WHAT THE TASK REQUIRES: Repeat exactly the line that contains "7: (434, 61)" and every line after it, down to the last line of the entries below. Do not include pictures.

THE DATA:
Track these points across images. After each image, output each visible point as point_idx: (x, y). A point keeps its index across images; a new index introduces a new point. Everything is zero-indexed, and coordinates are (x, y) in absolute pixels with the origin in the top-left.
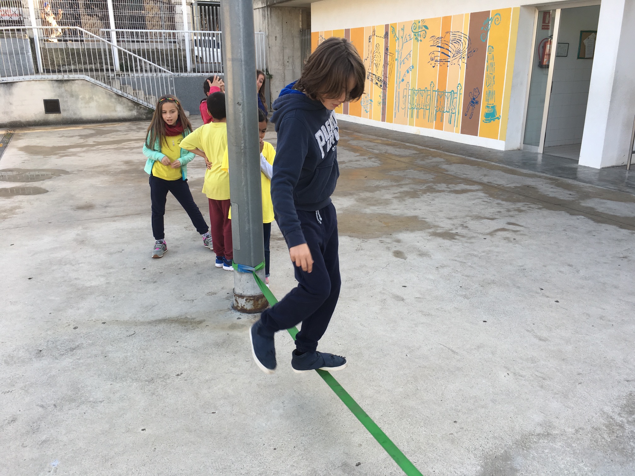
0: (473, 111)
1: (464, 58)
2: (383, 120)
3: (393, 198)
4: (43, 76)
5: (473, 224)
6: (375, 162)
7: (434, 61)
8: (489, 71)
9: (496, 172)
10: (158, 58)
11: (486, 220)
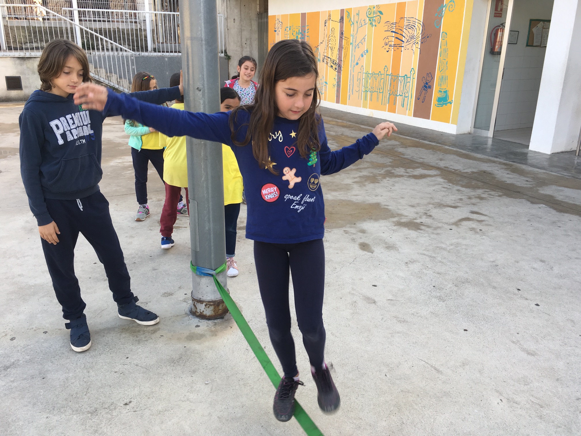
0: (425, 95)
1: (417, 43)
2: (338, 102)
3: (353, 182)
4: (5, 53)
5: (435, 212)
6: (332, 144)
7: (388, 46)
8: (442, 56)
9: (452, 157)
10: (120, 37)
11: (449, 208)
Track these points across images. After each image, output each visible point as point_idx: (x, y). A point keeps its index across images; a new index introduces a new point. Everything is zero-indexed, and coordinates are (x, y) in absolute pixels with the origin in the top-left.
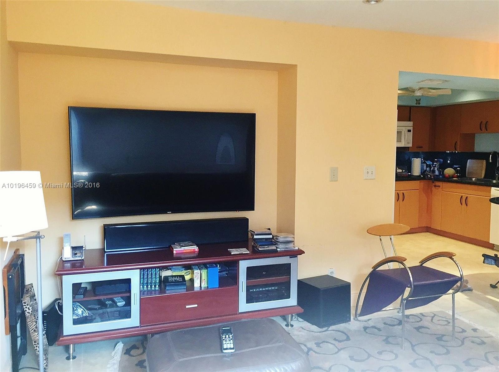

OUTPUT:
7: (434, 61)
8: (489, 71)
9: (496, 172)
10: (158, 58)
11: (486, 220)
0: (425, 95)
1: (417, 43)
2: (338, 102)
3: (353, 182)
4: (5, 53)
5: (435, 212)
6: (332, 144)
7: (388, 46)
8: (442, 56)
9: (452, 157)
10: (120, 37)
11: (449, 208)
Track these points across images. After each image, output each visible point as point_idx: (x, y). A point keeps its index across images; a new index introduces a new point. Everything is zero-indexed, and coordinates are (x, y) in absolute pixels with the origin in the top-left.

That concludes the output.